Amante: Losing (to) the rat race

THERE are scientists who believe that one day, rats could inherit the Earth. No, not people born in the years of the rat on the Chinese lunar calendar, but actual rats, some of which may evolve to the size of sheep or elephants.

One such scientist is Jan Zalasiewicz. When his views on the matter surfaced three years ago, media responded with headlines like “Scientists say rats could grow to the size of sheep in future” (BBC). But the stratigrapher—someone who studies rock layers and layering in order to understand the Earth’s history—didn’t mean to alarm. It was merely a thought experiment that he and some colleagues had come up with: if humans ever became extinct, what species would be in the best position to take over? Cockroaches and snakes were in the running, but rats seemed ahead of the hypothetical race.

Why rats? They’re on every major landmass, have survived extermination attempts, and can live in diverse conditions. They’re not fussy eaters. The scientist’s point, however, wasn’t for humans to loathe rats more than we already do. Rather, it’s for more humans to become aware of how we are changing conditions on Earth, even to the point of endangering human lives.

Zalasiewic makes an appearance in Elizabeth Kolbert’s “The Sixth Extinction: An Unnatural History,” which won the Pulitzer Prize for non-fiction in 2015. When Zalasiewic studies rocks, he looks two ways. One, he uses clues embedded in the ground—“fossils, isotopes of carbon, layers of sedimentary rock”—to try to understand what life looked like in the past. But two, he also tries to imagine how the way we live today will look, in the distant future, to the trained scientific eye.

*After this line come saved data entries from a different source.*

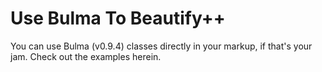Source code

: # Use Bulma To Beautify++

You can use Bulma (v0.9.4) classes directly in your markup, if that's your jam. Check out the examples herein.

<!-- {% nod11ty %} -->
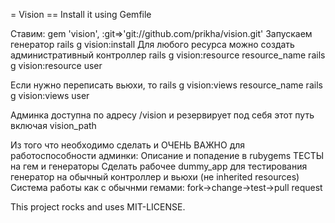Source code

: = Vision
== Install it using Gemfile

Ставим: gem 'vision', :git=>'git://github.com/prikha/vision.git'
Запускаем генератор
 rails g vision:install
Для любого ресурса можно создать административный контроллер
 rails g vision:resource resource_name
 rails g vision:resource user 

Если нужно переписать вьюхи, то
 rails g vision:views resource_name
 rails g vision:views user

Админка доступна по адресу /vision и резервирует под себя этот путь включая vision_path


Из того что необходимо сделать и ОЧЕНЬ ВАЖНО для работоспособности админки:
Описание и попадение в rubygems
ТЕСТЫ на гем и генераторы
Сделать рабочее dummy_app для тестирования
генератор на обычный контроллер и вьюхи (не inherited resources)
Система работы как с обычнми гемами: fork->change->test->pull request



This project rocks and uses MIT-LICENSE.
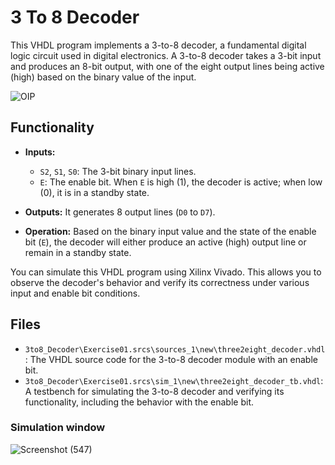 # 3 To 8 Decoder 

This VHDL program implements a 3-to-8 decoder, a fundamental digital logic circuit used in digital electronics. A 3-to-8 decoder takes a 3-bit input and produces an 8-bit output, with one of the eight output lines being active (high) based on the binary value of the input.

![OIP](https://github.com/Mesheswarage/VHDL/assets/97176530/259f9270-ee96-458d-ad33-3347be13aef6)

## Functionality

- **Inputs:**
  - `S2`, `S1`, `S0`: The 3-bit binary input lines.
  - `E`: The enable bit. When `E` is high (1), the decoder is active; when low (0), it is in a standby state.

- **Outputs:** It generates 8 output lines (`D0` to `D7`).

- **Operation:** Based on the binary input value and the state of the enable bit (`E`), the decoder will either produce an active (high) output line or remain in a standby state.


 You can simulate this VHDL program using Xilinx Vivado. This allows you to observe the decoder's behavior and verify its correctness under various input and enable bit conditions.

 ## Files

- `3to8_Decoder\Exercise01.srcs\sources_1\new\three2eight_decoder.vhdl`: The VHDL source code for the 3-to-8 decoder module with an enable bit.
- `3to8_Decoder\Exercise01.srcs\sim_1\new\three2eight_decoder_tb.vhdl`: A testbench for simulating the 3-to-8 decoder and verifying its functionality, including the behavior with the enable bit.

### Simulation window

![Screenshot (547)](https://github.com/Mesheswarage/VHDL/assets/97176530/9ab5171d-9d80-4819-891a-b58eeb2b6bf6)
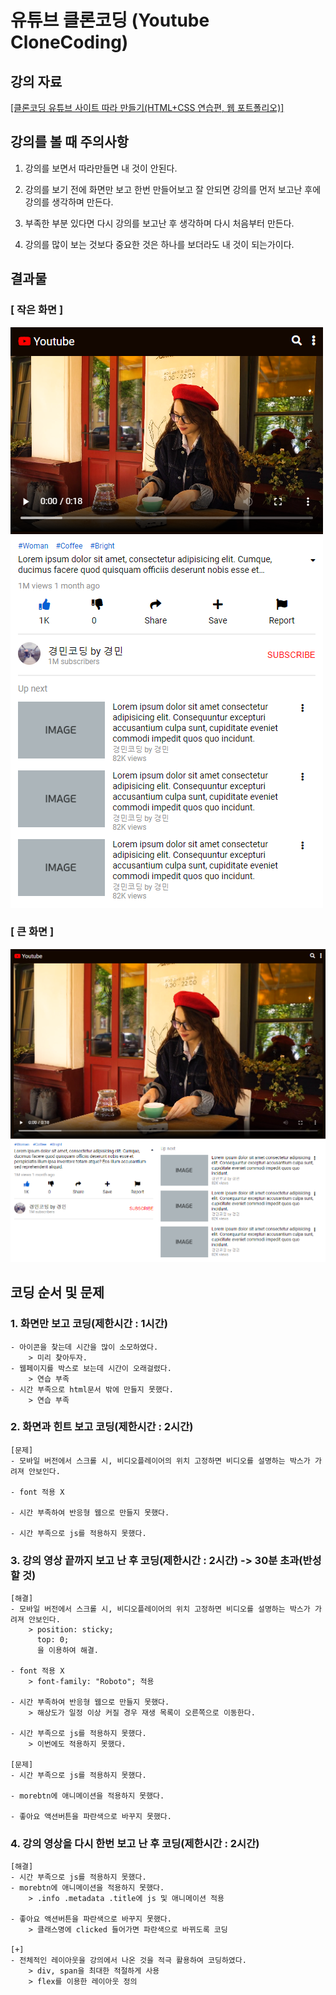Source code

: # 유튜브 클론코딩 (Youtube CloneCoding)

## 강의 자료

[[클론코딩 유튜브 사이트 따라 만들기(HTML+CSS 연습편, 웹 포트폴리오)]](https://www.youtube.com/watch?v=67stn7Pu7s4&list=PLv2d7VI9OotQ1F92Jp9Ce7ovHEsuRQB3Y&index=15)

## 강의를 볼 때 주의사항

1. 강의를 보면서 따라만들면 내 것이 안된다.

2. 강의를 보기 전에 화면만 보고 한번 만들어보고 잘 안되면 강의를 먼저 보고난 후에 강의를 생각하며 만든다.

3. 부족한 부분 있다면 다시 강의를 보고난 후 생각하며 다시 처음부터 만든다.

4. 강의를 많이 보는 것보다 중요한 것은 하나를 보더라도 내 것이 되는가이다.

## 결과물

### [ 작은 화면 ]

![img](./images/fourth_result_small.png)

### [ 큰 화면 ]

![img](./images/fourth_result_large.png)

## 코딩 순서 및 문제

### 1. 화면만 보고 코딩(제한시간 : 1시간)

    - 아이콘을 찾는데 시간을 많이 소모하였다.
        > 미리 찾아두자.
    - 웹페이지를 박스로 보는데 시간이 오래걸렸다.
        > 연습 부족
    - 시간 부족으로 html문서 밖에 만들지 못했다.
        > 연습 부족

### 2. 화면과 힌트 보고 코딩(제한시간 : 2시간)

    [문제]
    - 모바일 버전에서 스크롤 시, 비디오플레이어의 위치 고정하면 비디오를 설명하는 박스가 가려져 안보인다.

    - font 적용 X

    - 시간 부족하여 반응형 웹으로 만들지 못했다.

    - 시간 부족으로 js를 적용하지 못했다.

### 3. 강의 영상 끝까지 보고 난 후 코딩(제한시간 : 2시간) -> 30분 초과(반성할 것)

    [해결]
    - 모바일 버전에서 스크롤 시, 비디오플레이어의 위치 고정하면 비디오를 설명하는 박스가 가려져 안보인다.
        > position: sticky;
          top: 0;
          을 이용하여 해결.

    - font 적용 X
        > font-family: "Roboto"; 적용

    - 시간 부족하여 반응형 웹으로 만들지 못했다.
        > 해상도가 일정 이상 커질 경우 재생 목록이 오른쪽으로 이동한다.

    - 시간 부족으로 js를 적용하지 못했다.
        > 이번에도 적용하지 못했다.

    [문제]
    - 시간 부족으로 js를 적용하지 못했다.

    - morebtn에 애니메이션을 적용하지 못했다.

    - 좋아요 액션버튼을 파란색으로 바꾸지 못했다.

### 4. 강의 영상을 다시 한번 보고 난 후 코딩(제한시간 : 2시간)

    [해결]
    - 시간 부족으로 js를 적용하지 못했다.
    - morebtn에 애니메이션을 적용하지 못했다.
        > .info .metadata .title에 js 및 애니메이션 적용

    - 좋아요 액션버튼을 파란색으로 바꾸지 못했다.
        > 클래스명에 clicked 들어가면 파란색으로 바뀌도록 코딩

    [+]
    - 전체적인 레이아웃을 강의에서 나온 것을 적극 활용하여 코딩하였다.
        > div, span을 최대한 적절하게 사용
        > flex를 이용한 레이아웃 정의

“A hundred million years from now,” Kolbert writes, “all that we consider to be the great works of man—the sculptures and the libraries, the monuments and the museums, the cities and the factories—will be compressed into a layer of sediment not much thicker than a cigarette paper.” The idea reassures, but also humbles us. On one hand, everything that worries us today will, one day, be dust. (Or sedimentary rock.) On the other, most of the things we do today, especially the way we consume, are already altering the world our descendants will inherit.

One thing scientists and science writers are trying to teach us is to think of the consequences of our activities and choices; to see, for instance, the connections between extreme weather events (like longer droughts or fiercer storms) and the fossil fuels we burn. But because the consequences aren’t all immediate, changing the way we act doesn’t always seem urgent. The person who tosses a plastic bottle instead of recycling it can’t see the drain that he or she helps block, or the flash floods that such carelessness can help unleash.

The most recent of the five mass extinction events that preceded the subject of Kolbert’s book was the Cretaceous-Paleogene extinction. An estimated 80 percent of all animal life, including nearly all the dinosaurs, died. The debate continues on whether it was a gradual disaster caused by volcanic eruptions and climate change, or a quicker crisis triggered by Earth’s collision with an asteroid, or a combination of both. But because it occurred some 66 million years ago, it can be difficult for a lot of people to understand why it matters.

Of course, if the K/T extinction hadn’t occurred, life as we know it now would probably be different. We might not even exist. We know we should ponder the probability that we are on the brink of the next mass extinction, but it strains the limits of our memories and understanding. Rats!